◆ Exercise task: Locate each of the rows below that contains the string "Chorus", and copy every such line in full.

***

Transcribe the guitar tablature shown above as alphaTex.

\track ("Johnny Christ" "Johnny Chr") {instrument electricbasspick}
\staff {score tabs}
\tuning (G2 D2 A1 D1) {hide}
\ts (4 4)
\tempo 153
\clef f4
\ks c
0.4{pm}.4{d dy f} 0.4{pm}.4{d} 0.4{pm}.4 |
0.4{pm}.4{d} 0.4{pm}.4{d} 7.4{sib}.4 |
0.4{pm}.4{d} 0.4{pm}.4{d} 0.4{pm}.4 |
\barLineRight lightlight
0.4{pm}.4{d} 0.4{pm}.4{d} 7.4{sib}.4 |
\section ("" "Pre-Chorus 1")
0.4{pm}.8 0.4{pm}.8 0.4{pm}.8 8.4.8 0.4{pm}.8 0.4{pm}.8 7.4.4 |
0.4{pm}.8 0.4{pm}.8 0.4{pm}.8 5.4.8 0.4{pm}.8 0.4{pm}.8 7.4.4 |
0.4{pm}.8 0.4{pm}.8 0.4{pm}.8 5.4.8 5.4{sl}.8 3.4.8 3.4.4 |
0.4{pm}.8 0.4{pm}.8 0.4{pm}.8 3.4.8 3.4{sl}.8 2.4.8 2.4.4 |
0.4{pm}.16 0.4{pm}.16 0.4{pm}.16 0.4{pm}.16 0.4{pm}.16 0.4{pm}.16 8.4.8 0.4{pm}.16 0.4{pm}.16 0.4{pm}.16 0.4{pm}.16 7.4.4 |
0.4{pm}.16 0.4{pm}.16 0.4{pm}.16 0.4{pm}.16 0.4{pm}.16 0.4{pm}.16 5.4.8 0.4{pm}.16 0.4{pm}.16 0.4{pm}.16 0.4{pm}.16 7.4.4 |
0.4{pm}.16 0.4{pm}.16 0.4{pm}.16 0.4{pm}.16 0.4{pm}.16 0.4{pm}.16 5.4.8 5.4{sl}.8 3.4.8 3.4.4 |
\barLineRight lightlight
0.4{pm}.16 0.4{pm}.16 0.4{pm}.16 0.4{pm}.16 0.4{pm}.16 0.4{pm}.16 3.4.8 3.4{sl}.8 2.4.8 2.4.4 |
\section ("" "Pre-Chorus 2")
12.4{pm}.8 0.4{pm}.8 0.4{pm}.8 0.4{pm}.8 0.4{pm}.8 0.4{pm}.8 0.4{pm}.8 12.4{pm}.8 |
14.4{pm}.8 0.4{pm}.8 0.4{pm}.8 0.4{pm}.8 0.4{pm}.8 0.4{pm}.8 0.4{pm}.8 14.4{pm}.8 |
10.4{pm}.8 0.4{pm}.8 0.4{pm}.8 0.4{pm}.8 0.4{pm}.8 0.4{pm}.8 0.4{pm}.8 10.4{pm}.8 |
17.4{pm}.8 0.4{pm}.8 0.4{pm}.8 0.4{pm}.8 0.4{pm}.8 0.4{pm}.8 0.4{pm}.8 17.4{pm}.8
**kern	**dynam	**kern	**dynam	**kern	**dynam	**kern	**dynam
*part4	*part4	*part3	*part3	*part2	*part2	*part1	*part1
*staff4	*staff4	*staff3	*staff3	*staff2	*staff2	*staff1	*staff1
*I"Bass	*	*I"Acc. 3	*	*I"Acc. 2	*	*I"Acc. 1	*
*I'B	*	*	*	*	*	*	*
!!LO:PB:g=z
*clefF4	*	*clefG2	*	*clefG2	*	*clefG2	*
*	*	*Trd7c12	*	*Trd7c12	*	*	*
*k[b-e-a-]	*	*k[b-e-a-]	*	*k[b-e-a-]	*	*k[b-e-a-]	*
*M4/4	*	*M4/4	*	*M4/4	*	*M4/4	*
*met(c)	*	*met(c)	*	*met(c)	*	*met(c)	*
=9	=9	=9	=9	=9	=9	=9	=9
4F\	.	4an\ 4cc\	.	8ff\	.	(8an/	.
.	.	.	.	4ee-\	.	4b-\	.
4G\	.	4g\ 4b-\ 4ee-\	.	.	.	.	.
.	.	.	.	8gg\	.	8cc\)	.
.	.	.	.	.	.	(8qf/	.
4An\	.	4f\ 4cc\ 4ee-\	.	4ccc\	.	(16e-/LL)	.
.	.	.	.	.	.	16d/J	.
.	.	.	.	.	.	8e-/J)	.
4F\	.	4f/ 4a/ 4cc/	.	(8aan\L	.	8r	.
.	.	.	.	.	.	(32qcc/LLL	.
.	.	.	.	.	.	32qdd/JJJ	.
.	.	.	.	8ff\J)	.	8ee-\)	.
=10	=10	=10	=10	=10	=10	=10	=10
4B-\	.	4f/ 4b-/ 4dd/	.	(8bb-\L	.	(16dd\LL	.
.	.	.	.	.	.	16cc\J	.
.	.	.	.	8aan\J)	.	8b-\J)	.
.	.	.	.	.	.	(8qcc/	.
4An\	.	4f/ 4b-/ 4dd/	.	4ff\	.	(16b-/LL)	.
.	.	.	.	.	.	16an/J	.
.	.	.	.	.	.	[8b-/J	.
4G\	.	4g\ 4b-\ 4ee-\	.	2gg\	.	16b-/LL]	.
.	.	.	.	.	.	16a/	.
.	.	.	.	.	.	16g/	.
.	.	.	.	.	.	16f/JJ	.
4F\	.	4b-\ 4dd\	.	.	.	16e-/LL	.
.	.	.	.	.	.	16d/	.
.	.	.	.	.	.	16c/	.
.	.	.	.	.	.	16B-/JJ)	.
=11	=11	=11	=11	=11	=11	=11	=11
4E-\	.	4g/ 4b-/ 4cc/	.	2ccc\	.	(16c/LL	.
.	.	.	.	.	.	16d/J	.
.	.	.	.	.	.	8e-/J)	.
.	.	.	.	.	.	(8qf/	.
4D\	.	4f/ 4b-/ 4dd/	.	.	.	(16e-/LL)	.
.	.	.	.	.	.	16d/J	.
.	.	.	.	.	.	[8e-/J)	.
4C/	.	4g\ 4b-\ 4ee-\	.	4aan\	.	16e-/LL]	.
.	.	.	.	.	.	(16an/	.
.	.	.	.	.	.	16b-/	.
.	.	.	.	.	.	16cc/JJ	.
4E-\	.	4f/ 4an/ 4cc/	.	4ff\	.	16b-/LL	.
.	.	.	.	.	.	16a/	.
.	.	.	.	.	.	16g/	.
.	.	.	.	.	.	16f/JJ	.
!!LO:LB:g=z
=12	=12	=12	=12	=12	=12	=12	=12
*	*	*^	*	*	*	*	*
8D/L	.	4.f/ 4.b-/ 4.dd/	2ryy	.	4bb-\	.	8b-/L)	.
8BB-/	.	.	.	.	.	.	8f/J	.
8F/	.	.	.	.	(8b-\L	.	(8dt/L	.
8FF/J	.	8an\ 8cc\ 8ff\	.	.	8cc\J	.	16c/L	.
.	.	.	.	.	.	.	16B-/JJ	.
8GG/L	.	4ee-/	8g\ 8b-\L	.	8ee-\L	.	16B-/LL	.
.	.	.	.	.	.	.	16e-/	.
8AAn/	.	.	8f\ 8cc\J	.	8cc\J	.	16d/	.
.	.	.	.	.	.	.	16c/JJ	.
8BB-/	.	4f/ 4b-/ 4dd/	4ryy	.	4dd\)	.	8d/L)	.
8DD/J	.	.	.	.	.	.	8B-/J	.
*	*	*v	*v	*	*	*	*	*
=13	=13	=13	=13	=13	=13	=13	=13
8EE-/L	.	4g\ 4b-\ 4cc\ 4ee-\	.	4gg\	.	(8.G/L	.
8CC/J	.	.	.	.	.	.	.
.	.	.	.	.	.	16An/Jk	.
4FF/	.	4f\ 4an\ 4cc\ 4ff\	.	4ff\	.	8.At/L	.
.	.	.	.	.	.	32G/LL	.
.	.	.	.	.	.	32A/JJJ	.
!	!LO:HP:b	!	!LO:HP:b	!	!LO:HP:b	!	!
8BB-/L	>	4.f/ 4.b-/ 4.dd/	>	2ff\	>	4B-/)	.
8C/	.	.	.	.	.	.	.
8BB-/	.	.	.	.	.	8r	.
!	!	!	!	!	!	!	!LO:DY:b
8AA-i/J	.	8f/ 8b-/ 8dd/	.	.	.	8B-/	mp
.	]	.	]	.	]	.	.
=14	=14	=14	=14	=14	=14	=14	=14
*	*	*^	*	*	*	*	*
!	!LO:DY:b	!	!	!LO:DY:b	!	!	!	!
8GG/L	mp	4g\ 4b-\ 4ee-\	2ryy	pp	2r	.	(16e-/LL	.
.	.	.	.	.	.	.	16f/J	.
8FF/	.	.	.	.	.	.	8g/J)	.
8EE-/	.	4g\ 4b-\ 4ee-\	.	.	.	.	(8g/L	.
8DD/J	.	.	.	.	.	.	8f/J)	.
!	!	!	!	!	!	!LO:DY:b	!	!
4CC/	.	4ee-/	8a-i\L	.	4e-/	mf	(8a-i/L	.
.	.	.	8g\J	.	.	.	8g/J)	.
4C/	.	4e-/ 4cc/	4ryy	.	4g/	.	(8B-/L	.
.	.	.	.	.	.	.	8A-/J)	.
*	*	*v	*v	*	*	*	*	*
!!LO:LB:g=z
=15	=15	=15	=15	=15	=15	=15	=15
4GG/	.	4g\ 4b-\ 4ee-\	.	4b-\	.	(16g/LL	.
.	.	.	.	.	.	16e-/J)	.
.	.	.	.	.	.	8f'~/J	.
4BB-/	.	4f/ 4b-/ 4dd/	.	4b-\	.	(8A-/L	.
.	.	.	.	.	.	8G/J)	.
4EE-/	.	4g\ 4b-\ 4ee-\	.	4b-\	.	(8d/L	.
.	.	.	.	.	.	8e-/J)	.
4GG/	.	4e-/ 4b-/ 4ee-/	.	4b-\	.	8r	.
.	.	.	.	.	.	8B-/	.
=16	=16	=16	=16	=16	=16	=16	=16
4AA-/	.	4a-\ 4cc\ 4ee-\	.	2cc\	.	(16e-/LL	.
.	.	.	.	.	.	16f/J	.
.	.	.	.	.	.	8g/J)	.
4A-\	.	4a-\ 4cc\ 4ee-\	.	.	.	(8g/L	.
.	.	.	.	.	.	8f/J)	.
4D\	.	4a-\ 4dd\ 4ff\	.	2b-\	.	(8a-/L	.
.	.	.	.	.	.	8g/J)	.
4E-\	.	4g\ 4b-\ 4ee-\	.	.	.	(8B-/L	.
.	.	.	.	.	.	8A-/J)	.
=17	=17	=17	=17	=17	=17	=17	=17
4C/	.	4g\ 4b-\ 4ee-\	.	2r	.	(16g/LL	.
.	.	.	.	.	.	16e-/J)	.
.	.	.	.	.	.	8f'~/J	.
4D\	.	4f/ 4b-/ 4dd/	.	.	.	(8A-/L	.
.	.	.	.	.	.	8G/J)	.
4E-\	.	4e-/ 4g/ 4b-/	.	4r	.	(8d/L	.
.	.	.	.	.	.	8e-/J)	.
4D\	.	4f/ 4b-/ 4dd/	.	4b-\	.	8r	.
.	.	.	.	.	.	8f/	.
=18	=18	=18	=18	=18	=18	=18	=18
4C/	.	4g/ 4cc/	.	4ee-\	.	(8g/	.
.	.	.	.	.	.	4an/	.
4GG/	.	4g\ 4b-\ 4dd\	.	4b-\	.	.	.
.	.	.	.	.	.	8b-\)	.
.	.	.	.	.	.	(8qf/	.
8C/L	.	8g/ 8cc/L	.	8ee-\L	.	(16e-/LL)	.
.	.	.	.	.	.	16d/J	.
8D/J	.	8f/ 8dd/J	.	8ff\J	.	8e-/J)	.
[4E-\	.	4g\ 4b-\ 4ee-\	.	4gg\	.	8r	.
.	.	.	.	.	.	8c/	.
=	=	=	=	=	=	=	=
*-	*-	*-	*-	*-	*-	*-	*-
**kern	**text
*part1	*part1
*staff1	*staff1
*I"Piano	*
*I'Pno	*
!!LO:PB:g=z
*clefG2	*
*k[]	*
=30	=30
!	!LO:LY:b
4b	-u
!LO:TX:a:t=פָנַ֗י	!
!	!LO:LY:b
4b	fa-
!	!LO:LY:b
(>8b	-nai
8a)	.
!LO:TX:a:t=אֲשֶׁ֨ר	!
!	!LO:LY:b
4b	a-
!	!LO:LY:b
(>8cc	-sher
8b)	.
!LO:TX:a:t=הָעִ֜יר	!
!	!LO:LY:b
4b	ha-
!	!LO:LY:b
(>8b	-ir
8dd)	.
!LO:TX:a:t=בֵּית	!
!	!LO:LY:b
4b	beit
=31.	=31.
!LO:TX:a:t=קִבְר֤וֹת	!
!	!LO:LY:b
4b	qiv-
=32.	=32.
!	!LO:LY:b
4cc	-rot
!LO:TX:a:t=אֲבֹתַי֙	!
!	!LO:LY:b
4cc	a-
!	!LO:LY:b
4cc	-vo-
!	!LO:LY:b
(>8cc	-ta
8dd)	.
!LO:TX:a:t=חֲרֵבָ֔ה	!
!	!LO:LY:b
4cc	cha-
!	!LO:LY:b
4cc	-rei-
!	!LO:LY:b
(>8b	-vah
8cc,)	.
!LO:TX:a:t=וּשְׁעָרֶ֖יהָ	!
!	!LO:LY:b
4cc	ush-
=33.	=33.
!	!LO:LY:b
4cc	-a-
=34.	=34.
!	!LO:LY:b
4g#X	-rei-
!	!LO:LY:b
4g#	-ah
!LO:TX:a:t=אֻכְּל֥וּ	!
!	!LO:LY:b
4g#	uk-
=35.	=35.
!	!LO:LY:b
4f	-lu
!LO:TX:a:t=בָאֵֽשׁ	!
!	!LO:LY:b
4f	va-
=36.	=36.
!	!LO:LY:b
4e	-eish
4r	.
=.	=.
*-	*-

***

◆ Completed task:
\section ("" "Pre-Chorus 1")
\section ("" "Pre-Chorus 2")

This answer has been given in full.